What the exercise asks
Please extract the text of the listing below line for line, without changing a word, and leave the pictures out of your answer.

*** Begin section ***

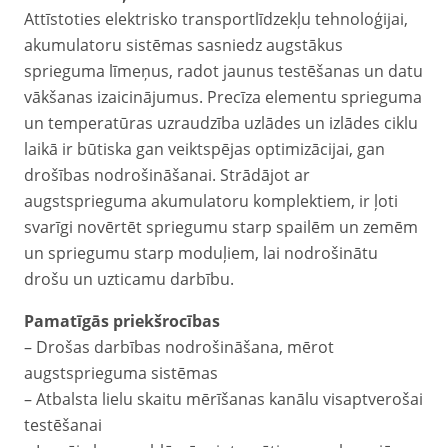
Attīstoties elektrisko transportlīdzekļu tehnoloģijai,
akumulatoru sistēmas sasniedz augstākus
sprieguma līmeņus, radot jaunus testēšanas un datu
vākšanas izaicinājumus. Precīza elementu sprieguma
un temperatūras uzraudzība uzlādes un izlādes ciklu
laikā ir būtiska gan veiktspējas optimizācijai, gan
drošības nodrošināšanai. Strādājot ar
augstsprieguma akumulatoru komplektiem, ir ļoti
svarīgi novērtēt spriegumu starp spailēm un zemēm
un spriegumu starp moduļiem, lai nodrošinātu
drošu un uzticamu darbību.
Pamatīgās priekšrocības
– Drošas darbības nodrošināšana, mērot
augstsprieguma sistēmas
– Atbalsta lielu skaitu mērīšanas kanālu visaptverošai
testēšanai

*** End section ***

Response
Attīstoties elektrisko transportlīdzekļu tehnoloģijai,
akumulatoru sistēmas sasniedz augstākus
sprieguma līmeņus, radot jaunus testēšanas un datu
vākšanas izaicinājumus. Precīza elementu sprieguma
un temperatūras uzraudzība uzlādes un izlādes ciklu
laikā ir būtiska gan veiktspējas optimizācijai, gan
drošības nodrošināšanai. Strādājot ar
augstsprieguma akumulatoru komplektiem, ir ļoti
svarīgi novērtēt spriegumu starp spailēm un zemēm
un spriegumu starp moduļiem, lai nodrošinātu
drošu un uzticamu darbību.
Pamatīgās priekšrocības
– Drošas darbības nodrošināšana, mērot
augstsprieguma sistēmas
– Atbalsta lielu skaitu mērīšanas kanālu visaptverošai
testēšanai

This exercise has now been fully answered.